Summary
When configuring authentication to an Access Gateway, Enterprise Edition-hosted Virtual Private Network (VPN), you can use smart card hosted certificates. The Access Gateway, Enterprise Edition Administrator's Guide states that only Shinwa smart cards are supported, however, Citrix understands other types of smart card readers are often used. This document describes how to best troubleshoot smart card issues.
Background
When configuring smart card authentication, the authentication type specified on the Access Gateway is Client Cert Authentication (mandatory or optional). Once this is done, the Access Gateway client takes the certificate on the local system’s smart card as well as certificates in the personal store.
Internet Explorer generates a PIN code request when it accesses the smart card reader.

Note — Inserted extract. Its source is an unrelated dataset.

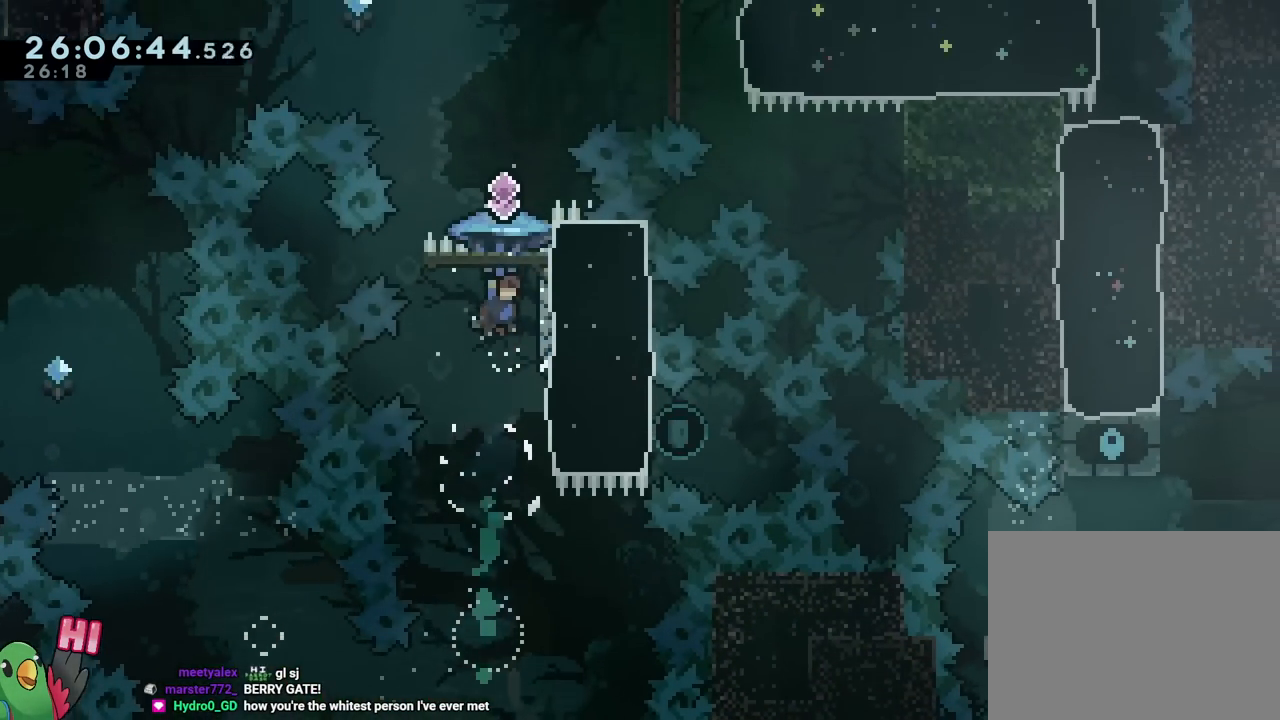
{"buttons": ["B", "R1"], "left_stick": "left", "right_stick": "center", "events": [[67, "L2", "up"], [100, "left_stick", "right"], [167, "left_stick", "center"], [334, "DPAD_DOWN", "down"], [384, "DPAD_DOWN", "up"], [401, "L2", "down"], [417, "SELECT", "down"], [451, "L2", "up"], [484, "SELECT", "up"], [501, "left_stick", "left"]]}
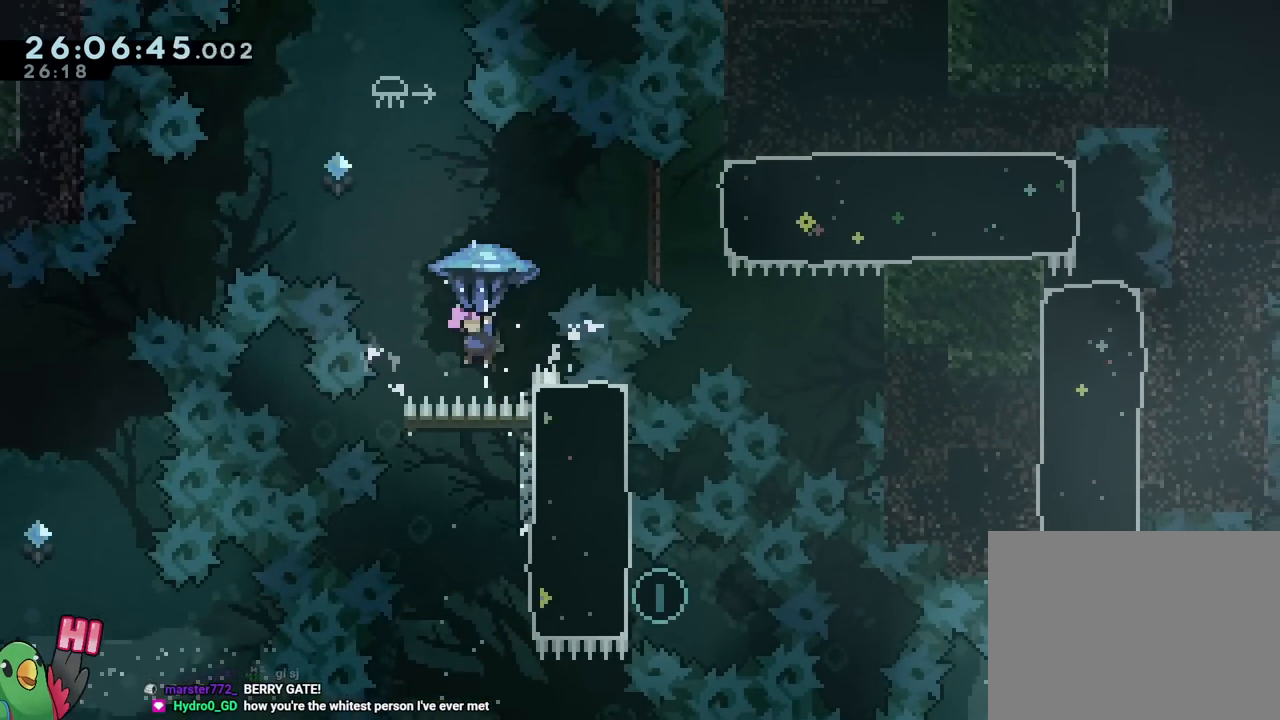
{"buttons": ["B"], "left_stick": "up-left", "right_stick": "center"}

The Access Gateway does the same afterwards. If this transaction fails, Citrix suggests the following troubleshooting procedure:
Troubleshooting smart card issues
Most smart card problems can be reproduced using any smart card Cryptographic Service Provider (CSP). Generally, the same problem happens when testing against a non-Access Gateway SSL Web site. The key is isolating the problem. If you are unable to reproduce an issue using another CSP, then Citrix Technical Support may consider it to be an issue specific to that vendor’s CSP.
In that case, Citrix requests that you send a reader and card to test with and upload the version of the CSP software that you are using.
More Information
Additional background or reference information can be found on pages 47-48 of CTX112724 – Citrix Access Gateway Enterprise Edition Administrator's Guide.